Worldview may be defined as “the central assumptions, concepts and premises which are shared by a particular group of people and upon which they base their activities.”1 Because worldview assumptions are subconscious and therefore unquestioned, they are powerful, pervasive, and determinative of the behaviors, perceptions, evaluations, decisions, and actions of members of any given social group, culture or subculture.  Worldview assumptions are the “of courses” of a social group, culture, or subculture.  When someone questions or points out a worldview assumption to members of a given group, the members of the group will respond reflexively, “Of course!  That’s the way things are!  Anyone knows that!”

There are two classic models for describing the relationship between the ecclesia (church) and Israel. Supersessionism, a view advocated by many of the early church fathers, maintains that the ecclesia is the new spiritual Israel and replaces carnal Israel, the Jewish nation, as the people of God. For centuries, the negative justification for this displacement was that, by rejecting Yeshua, the Jewish people violated their covenant with God, which was conditioned on faithfulness. Texts in Scripture that refer to God’s promises to Israel and Israel’s eschatological role are, therefore, now to be interpreted allegorically in reference to the ecclesia. This ecclesiological perspective has been termed “punitive supersessionism.”
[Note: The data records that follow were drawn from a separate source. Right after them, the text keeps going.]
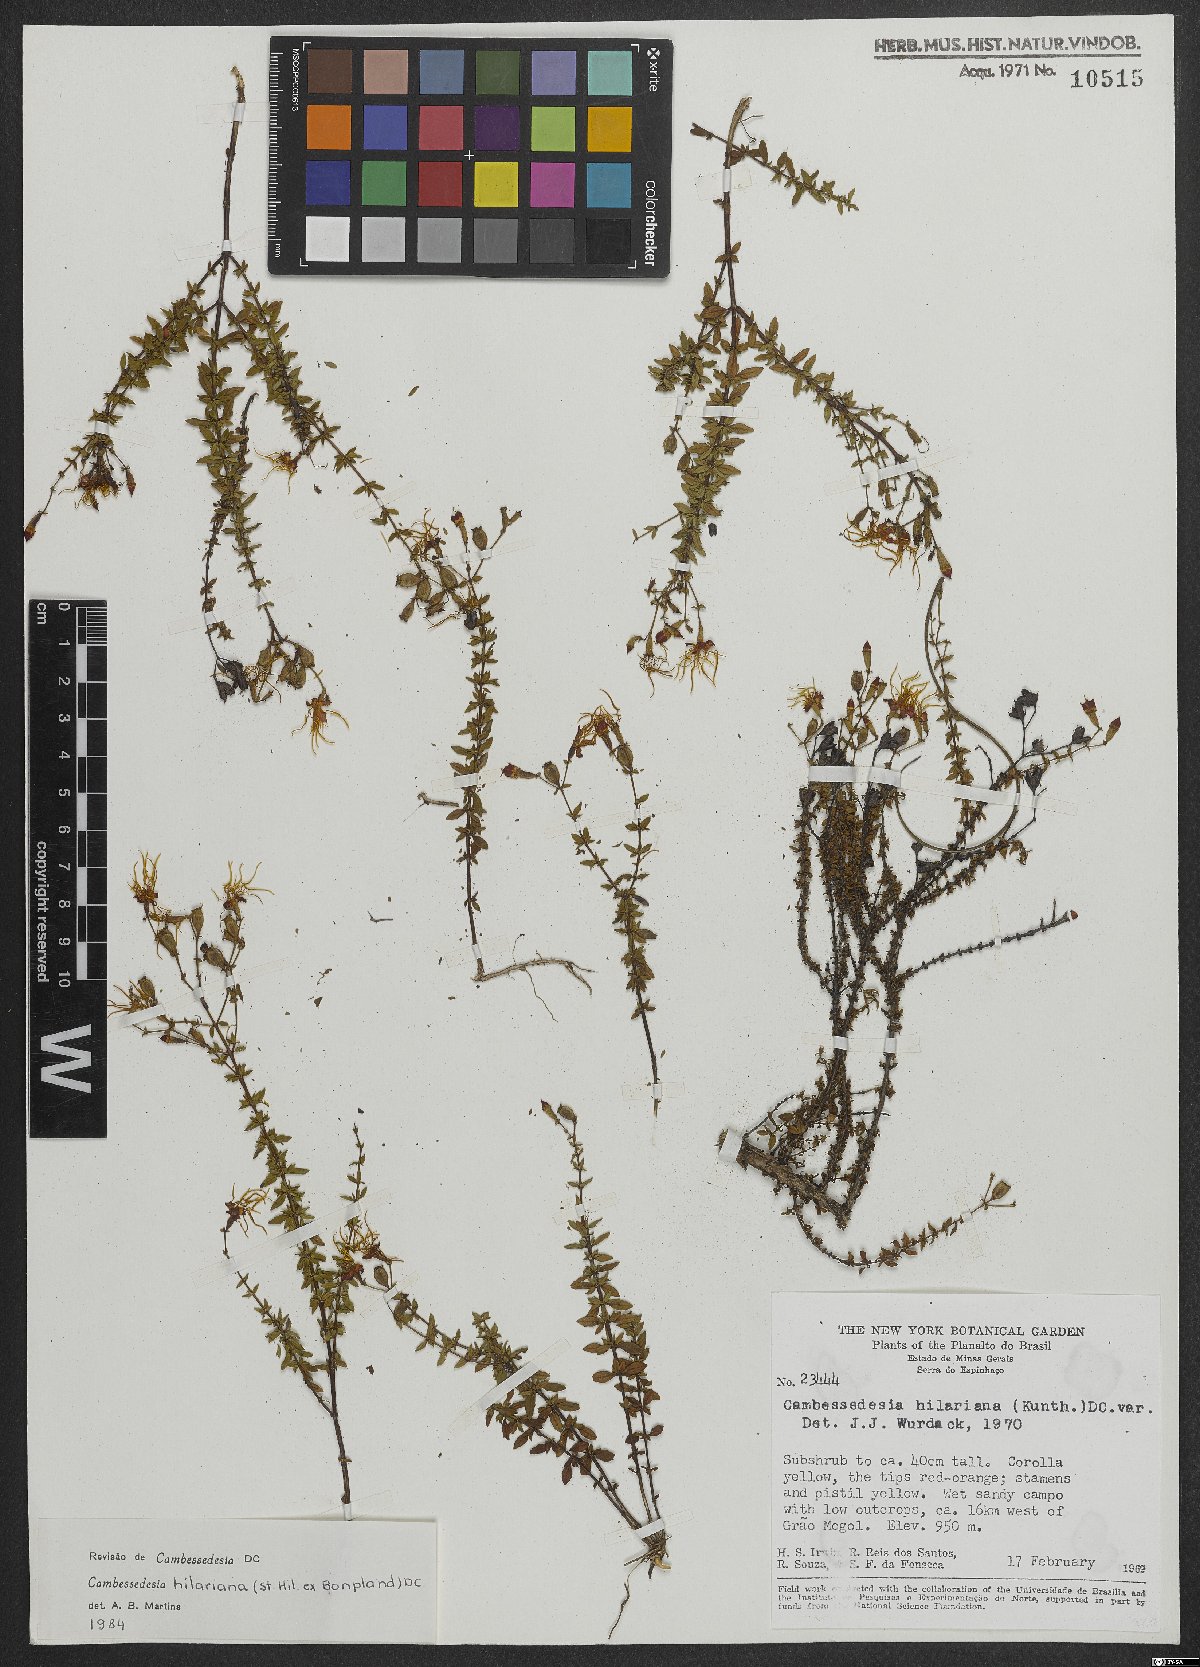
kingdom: Plantae
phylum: Tracheophyta
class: Magnoliopsida
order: Myrtales
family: Melastomataceae
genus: Cambessedesia
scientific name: Cambessedesia hilariana
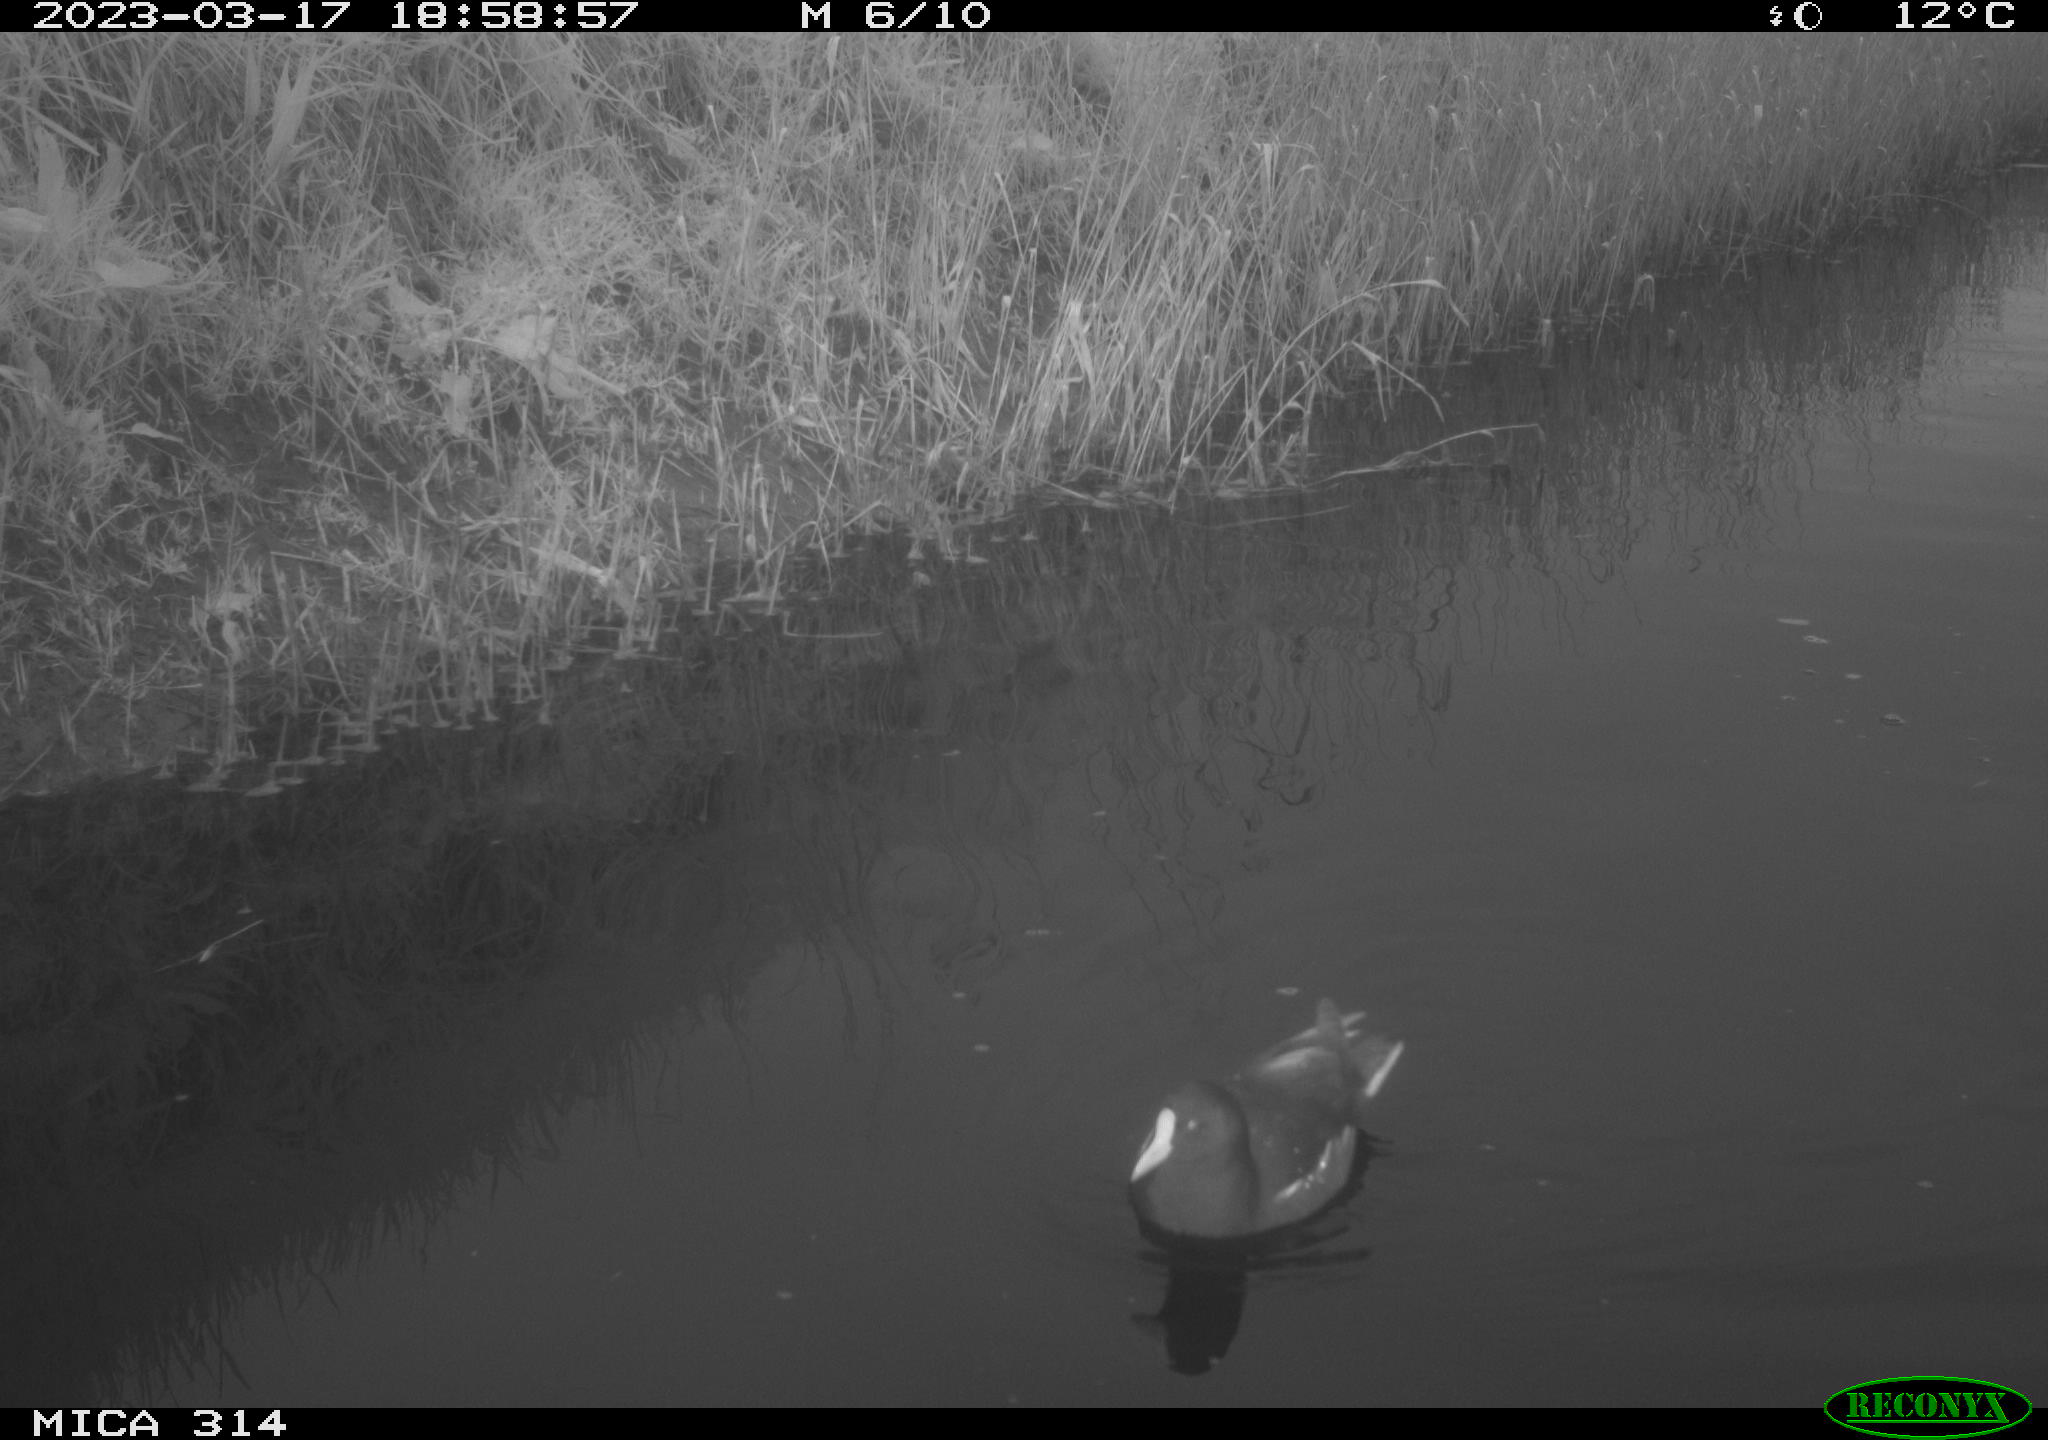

In recent years, a less negative justification for supersessionism has become widespread in New Testament studies: All the promises to the Jewish people are fulfilled exclusively in Israel’s representative, the Messiah Jesus, the quintessential Jew. As N. T. Wright states, “Paul explicitly and consciously transfers blessings from Israel according to the flesh to the Messiah, and thence to the church . . . Gal. 2–4 argues precisely that the worldwide believing church is the true family of Abraham, and that those who remain as ‘Israel according to the flesh’ are in fact the theological descendants of Hagar and Ishmael, with no title to the promises.” This outlook has been termed “economic supersessionism.”